The goal is to compare classifier performance and understand which input features drive accurate predictions.
This repository demonstrates a complete end-to-end ML workflow that includes:
- Data cleaning and preprocessing
- Handling categorical & numerical features
- Training and evaluating several classification algorithms
- Generating confusion matrices and performance comparisons
- Visualizing model behavior
- Interpreting feature importance (tree-based models)
This project is designed to show practical ML engineering skills using real datasets and reproducible workflows.
- Import Trojan Horse dataset
- Handle missing values
- Encode categorical features (One-Hot / Label Encoding)
- Normalize numerical input features (StandardScaler / MinMaxScaler)

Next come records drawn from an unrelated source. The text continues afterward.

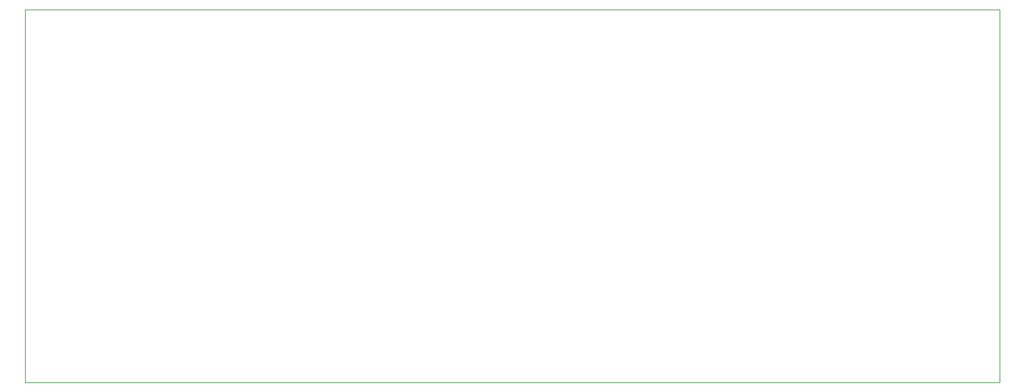
<source format=gbr>
%TF.GenerationSoftware,KiCad,Pcbnew,(6.0.1)*%
%TF.CreationDate,2022-06-01T15:29:54+03:00*%
%TF.ProjectId,Supply_Power,53757070-6c79-45f5-906f-7765722e6b69,rev?*%
%TF.SameCoordinates,Original*%
%TF.FileFunction,Profile,NP*%
%FSLAX46Y46*%
G04 Gerber Fmt 4.6, Leading zero omitted, Abs format (unit mm)*
G04 Created by KiCad (PCBNEW (6.0.1)) date 2022-06-01 15:29:54*
%MOMM*%
%LPD*%
G01*
G04 APERTURE LIST*
%TA.AperFunction,Profile*%
%ADD10C,0.100000*%
%TD*%
G04 APERTURE END LIST*
D10*
X35306000Y-23622000D02*
X163830000Y-23622000D01*
X163830000Y-23622000D02*
X163830000Y-72898000D01*
X163830000Y-72898000D02*
X35306000Y-72898000D01*
X35306000Y-72898000D02*
X35306000Y-23622000D01*
M02*

</source>
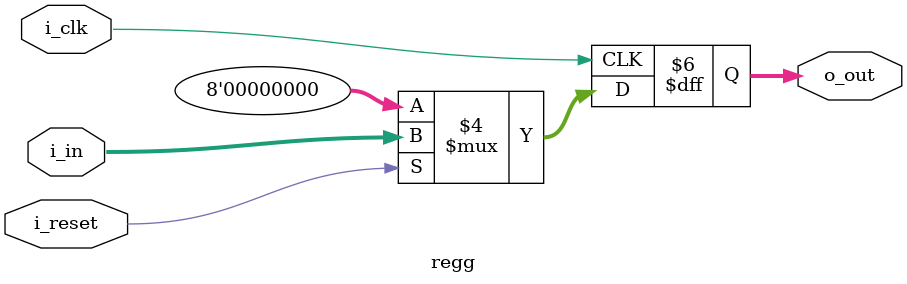
<source format=sv>
module regg #(parameter M=8)
(input logic i_clk,
 input logic i_reset,
 input logic [M-1:0] i_in,
 output logic [M-1:0] o_out);

always_ff @(posedge i_clk)
begin
    if(i_reset == 1'b1)
    o_out <= i_in;
    else 
    o_out <= '0;
    
end
endmodule
</source>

- Hold-out split for unbiased model evaluation
- Ensures reproducibility with random states
The following models are implemented and benchmarked:
- Logistic Regression
- Decision Tree
- Random Forest
- k-Nearest Neighbors (k-NN)
- Support Vector Machine (SVM)
- Naïve Bayes
- Gradient Boosting / XGBoost
- Simple Ensemble / Voting Classifier
This allows comparison between linear, tree-based, distance-based, probabilistic, and boosting-based methods.
- Accuracy, Precision, Recall, F1-Score
- Confusion matrices for every classifier
- ROC curves (optional)
- Feature importance for tree-based models
- Misclassification analysis
- Model performance bar charts
- Confusion matrix heatmaps
- Decision boundary visualizations (for 2-feature slices)
- Feature importance plots
| Model | Accuracy | Notes |
|---|---|---|
| Logistic Regression | ~53.87% | Baseline |
| Random Forest | ~76.69% | Best overall, stable performance |
| Decision Tree | ~64.90% | Good performance |
| k-NN | ~67.17% | Sensitive to scaling |
| Naïve Bayes | ~51.24% | Fast but innacurate due to correlated features |
| Ensemble | ~68.26% | Competitive and stable |
(Replace X% with your actual results if desired.)
- Python
- scikit-learn
- Pandas
- NumPy
- Matplotlib / Seaborn
- Jupyter Notebook
- End-to-end supervised ML workflow
- Data preprocessing and feature engineering
- Training & comparing multiple classifiers
- Model evaluation and interpretation
- Visualization of ML outputs
- Reproducible Jupyter Notebook analysis
These skills directly map to real-world ML engineering and data science roles.